Researchers in the DeBerardinis Lab at CRI developed a new method last year to study metabolism directly in developing mouse embryos and uncovered new information about how the placenta and embryo use nutrients to grow, uncovering an answer to the development of childhood metabolic diseases.

These findings will help scientists paint a clearer picture of how inborn metabolic diseases interfere with fetal development and could provide opportunities to treat fetal metabolic defects during pregnancy.

“We think these findings will open up an entirely new way to study metabolism,” said Ralph DeBerardinis, M.D., Ph.D., CRI Professor and Howard Hughes Medical Institute Investigator. “It should be possible to activate or inactivate metabolic pathways of interest, at just the right time and location during development.”

Approximately halfway through mouse gestation, equating to 9-12 days after conception, the placenta begins to transfer nutrients and oxygen to the embryo to supply metabolic pathways that promote growth and organ formation. This period has been difficult to observe in utero using conventional methods. As a result, the basic biology of how the placenta and embryo use nutrients to grow and develop is still poorly understood.

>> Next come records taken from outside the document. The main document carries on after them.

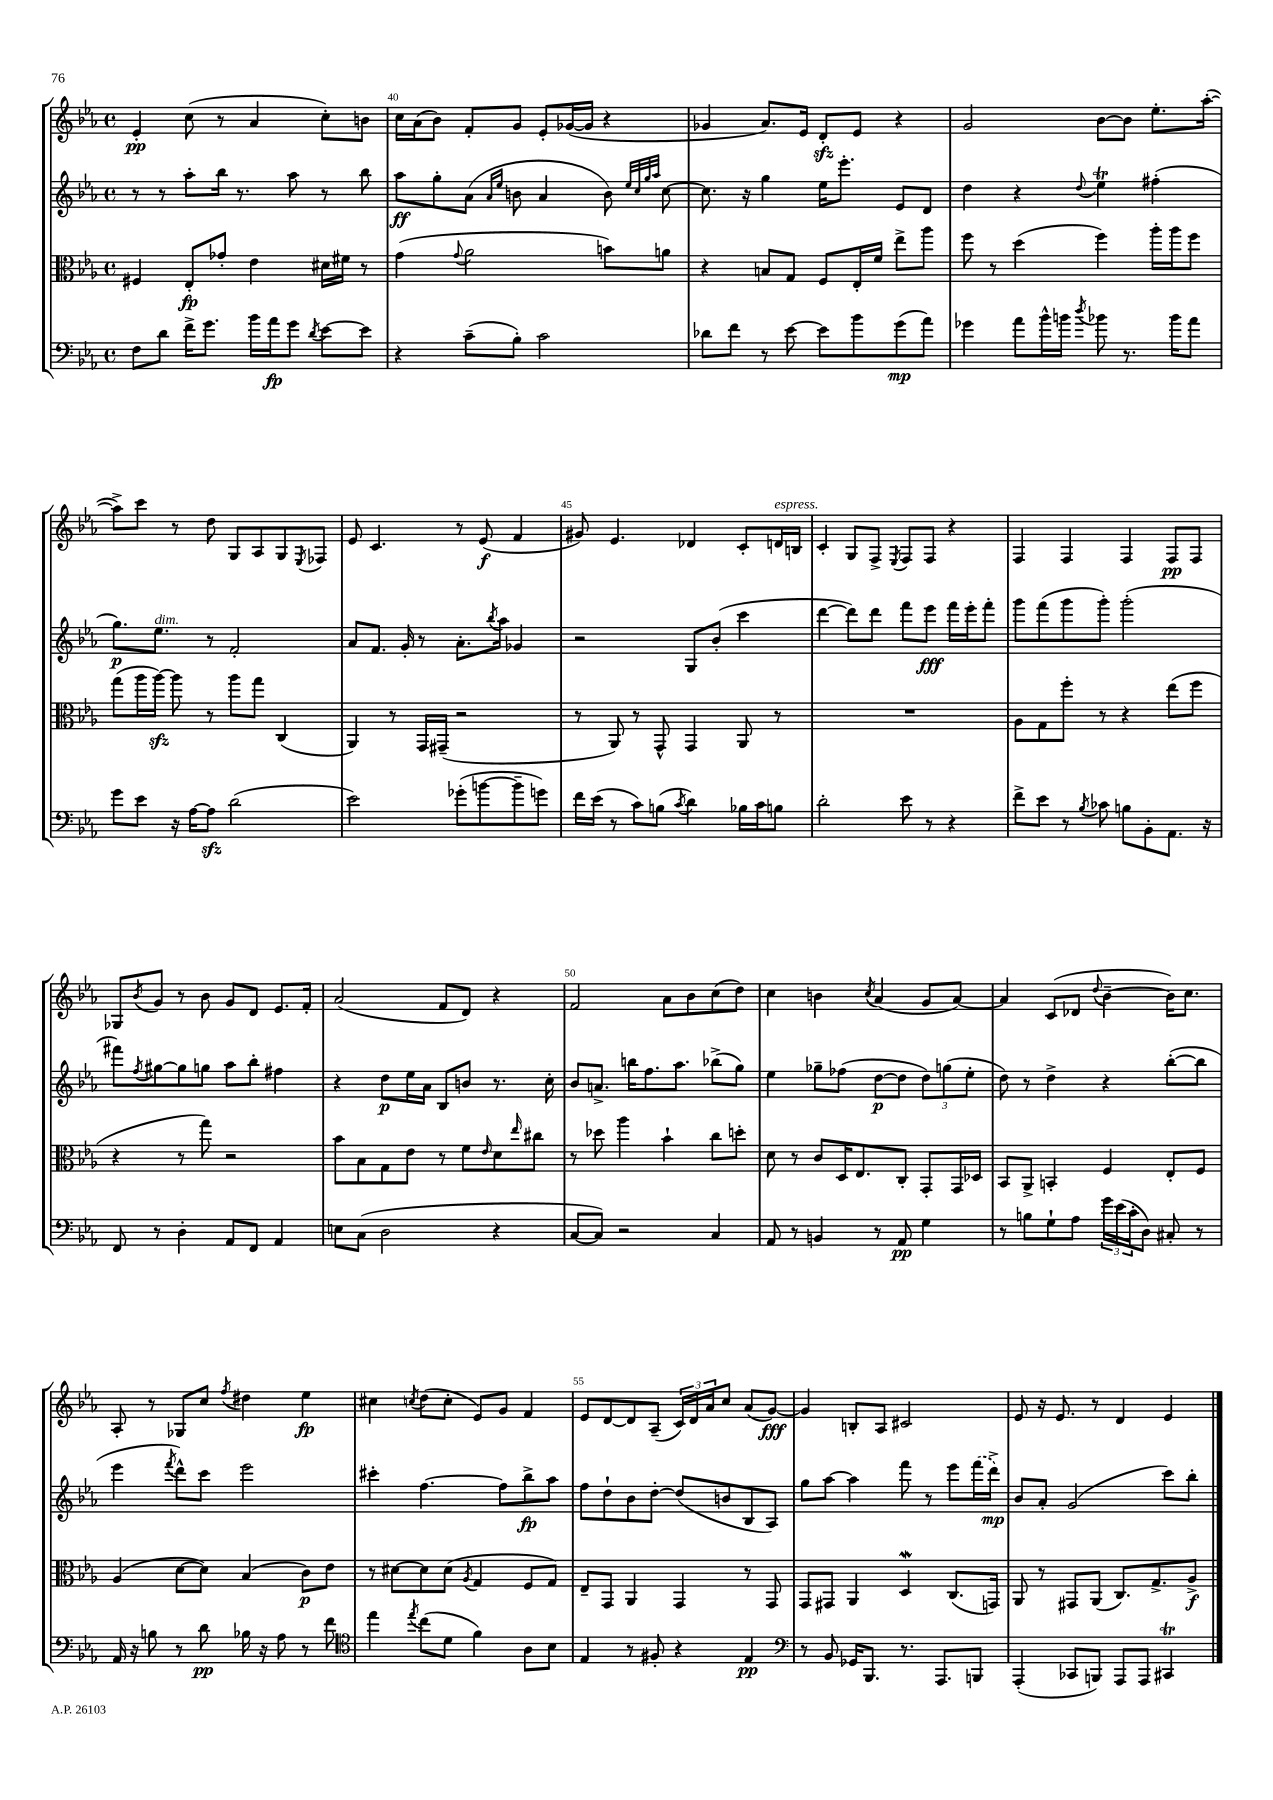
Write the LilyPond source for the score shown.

<<
\new StaffGroup <<
\new Staff = "s0" {
    \clef treble \key ees \major \defaultTimeSignature \time 4/4
    ees'4-.\pp c''8( r8 aes'4 c''8-.) b'8 |
    c''16 aes'16( bes'8) f'8-. g'8 ees'8-. ges'16~( ges'16 r4 |
    ges'4 aes'8.) ees'16 d'8-.\sfz ees'8 r4 |
    g'2 bes'8~ bes'8 ees''8.-. aes''16~-.( |
    aes''8->) c'''8 r8 d''8 g8 aes8 g8 \acciaccatura { ees8 } fes8 |
    ees'8 c'4. r8 ees'8\f( f'4 |
    gis'8) ees'4. des'4 c'8-. d'16^\markup { \italic "espress." } b16 |
    c'4-. g8 f8-> \acciaccatura { ees8 } f8 f8 r4 |
    f4 f4 f4 f8\pp f8 |
    ges8 \acciaccatura { bes'8 } g'8 r8 bes'8 g'8 d'8 ees'8. f'16-. |
    aes'2( f'8 d'8) r4 |
    f'2 aes'8 bes'8 c''8( d''8) |
    c''4 b'4 \acciaccatura { c''8 } aes'4( g'8 aes'8~) |
    aes'4 c'8( des'8 \appoggiatura { d''8 } bes'4~-- bes'16) c''8. |
    aes8-. r8 ges8 c''8 \acciaccatura { f''8 } dis''4 ees''4\fp |
    cis''4 \acciaccatura { c''8 } d''8( c''8-. ees'8) g'8 f'4 |
    ees'8 d'8~ d'8 aes8--( \tuplet 3/2 { c'16) d'16 aes'16 } c''8 aes'8( g'8~\fff) |
    g'4 b8-. aes8 cis'2 |
    ees'8 r16 ees'8. r8 d'4 ees'4 \bar "|." |
}
\new Staff = "s1" {
    \clef treble \key ees \major \defaultTimeSignature \time 4/4
    r8 r8 aes''8-. bes''16 r8. aes''8 r8 bes''8 |
    aes''8\ff g''8-. aes'8( \grace { aes'16 ees''16 } b'8 aes'4 b'8) \grace { ees''32 c''32 g''32 aes''32 } c''8~ |
    c''8. r16 g''4 ees''16 ees'''8.-. ees'8 d'8 |
    d''4 r4 \appoggiatura { d''8 } ees''4\trill fis''4-.( |
    g''8.\p) ees''8.^\markup { \italic "dim." } r8 f'2-. |
    aes'8 f'8. g'16-. r8 aes'8.-. \acciaccatura { bes''8 } aes''16 ges'4 |
    r2 g8 bes'8-.( c'''4 |
    d'''4~ d'''8) d'''8 f'''8 ees'''8\fff f'''16 ees'''16-. f'''8-. |
    g'''8 f'''8( g'''8 g'''8-.) g'''2-.( |
    fis'''8) \acciaccatura { f''8 } gis''8~ gis''8 g''8 aes''8 bes''8-. fis''4 |
    r4 d''8\p ees''16 aes'16 bes8 b'8 r8. c''16-. |
    bes'8 a'8.-> b''16 f''8. aes''8. bes''8->( g''8) |
    ees''4 ges''8-- fes''8( d''8~\p d''8 \tuplet 3/2 { d''8) g''8( ees''8-. } |
    d''8) r8 d''4-> r4 bes''8~-.( bes''8 |
    ees'''4 \acciaccatura { f'''8 } d'''8-^) c'''8 ees'''2 |
    cis'''4-. f''4.~ f''8 bes''8->\fp aes''8 |
    f''8 d''8-! bes'8 d''8~-. d''8( b'8 bes8 aes8) |
    g''8 aes''8~ aes''4 f'''8 r8 ees'''8 \once \slurDashed f'''16( d'''16->\mp) |
    bes'8 aes'8-. g'2( c'''8) bes''8-. \bar "|." |
}
\new Staff = "s2" {
    \clef alto \key ees \major \defaultTimeSignature \time 4/4
    fis4 ees8-.\fp ges'8-. ees'4 dis'16 fis'16 r8 |
    g'4( \appoggiatura { g'8 } aes'2 b'8) a'8 |
    r4 b8 g8 f8 ees16-. f'16 ees''8-> aes''8 |
    f''8 r8 d''4( f''4) aes''16-. aes''16 f''8 |
    g''8( aes''16 aes''16~\sfz) aes''8 r8 aes''8 g''8 c4( |
    aes,4) r8 g,16 gis,16--( r2 |
    r8 aes,8) r8 g,8-^ g,4 aes,8 r8 |
    R1 |
    aes8 g8 f''8-. r8 r4 ees''8( f''8 |
    r4 r8 g''8) r2 |
    bes'8 bes8 g8 ees'8 r8 f'8 \grace { ees'16 } d'8 \grace { ees''16 } cis''8 |
    r8 des''8 aes''4 bes'4-! c''8 d''8-. |
    d'8 r8 c'8 d16 ees8. c8-. g,8-. g,16 des16 |
    bes,8 aes,8-> b,4-. f4 ees8-. f8 |
    aes4( d'8~ d'8) bes4( c'8\p) ees'8 |
    r8 dis'8~ dis'8 dis'8( \acciaccatura { aes8 } g4 f8 g8) |
    ees8-- g,8 aes,4 g,4 r8 g,8 |
    g,8 gis,8 aes,4 d4\mordent c8.( g,16) |
    aes,8 r8 gis,8 aes,8( c8.) g8.-> aes8->\f \bar "|." |
}
\new Staff = "s3" {
    \clef bass \key ees \major \defaultTimeSignature \time 4/4
    f8 d'8 f'16-> g'8. bes'16 aes'16\fp g'8 \acciaccatura { d'8 } ees'8~ ees'8 |
    r4 c'8--( bes8-.) c'2 |
    des'8 f'8 r8 ees'8~ ees'8 bes'8 g'8\mp( aes'8) |
    ges'4 aes'8 bes'16-^ b'16 \acciaccatura { d''8 } bes'8 r8. bes'16 aes'8 |
    g'8 ees'8 r16 aes16~ aes8\sfz d'2( |
    ees'2) ges'8-.( b'8~ b'8-- g'8) |
    f'16 ees'16( r8 c'8) b8( \acciaccatura { c'8 } d'4) bes16 c'16 b8 |
    d'2-. ees'8 r8 r4 |
    f'8-> ees'8 r8 \acciaccatura { bes8 } ces'8 b8 bes,8-. aes,8. r16 |
    f,8 r8 d4-. aes,8 f,8 aes,4 |
    e8 c8( d2 r4 |
    c8~ c8) r2 c4 |
    aes,8 r8 b,4 r8 aes,8\pp g4 |
    r8 b8 g8-! aes8 \tuplet 3/2 { g'16 ees'16( c'16-. } d8) cis8-. r8 |
    aes,16 r16 b8 r8 d'8\pp bes16 r16 aes8 r8 f'8 |
    \clef tenor ees''4 \acciaccatura { ees''8 } c''8( d'8 f'4) aes8 bes8 |
    ees4 r8 fis8-. r4 ees4\pp |
    \clef bass r8 bes,8 ges,16 bes,,8. r8. aes,,8. b,,8 |
    aes,,4-.( ces,8 b,,8) aes,,8 aes,,8 cis,4\trill \bar "|." |
}
>>
>>
\layout { \context { \Score currentBarNumber = #39 \override BarNumber.break-visibility = ##(#f #t #t) barNumberVisibility = #(every-nth-bar-number-visible 5) } }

“We know proper metabolic control is essential for healthy development, because defects in metabolic enzymes can cause problems in the way the body forms,” Dr. DeBerardinis said. “But we generally do not know why or how. So, we need practical ways to study metabolism during fetal life.”

Surprisingly, researchers found that glucose metabolism also changes rapidly, but only in the embryo. Between days 9 and 12 of gestation, the embryos get better and better at using glucose to supply metabolic pathways that produce energy and building blocks for growth. In contrast, the placenta’s use of glucose is relatively stable over the same period. And by day 12 of gestation, the team could observe distinct patterns of nutrient use in different developing organs, with the brain and heart prominently using glucose as a fuel and the developing liver preferring to use glutamine, an amino acid.

The findings demonstrate that distinct fuel preferences are evident among the developing organs early in fetal development.

“The finding that fetal tissues have specific fuel preferences early in development is important because it suggests specific metabolic pathways that are critical for the formation of individual fetal organs. This may indicate why genetic defects in metabolic enzymes can affect the development of one tissue but not another,” said Ashley Solmonson, Ph.D., the postdoctoral fellow in the DeBerardinis lab who led the study.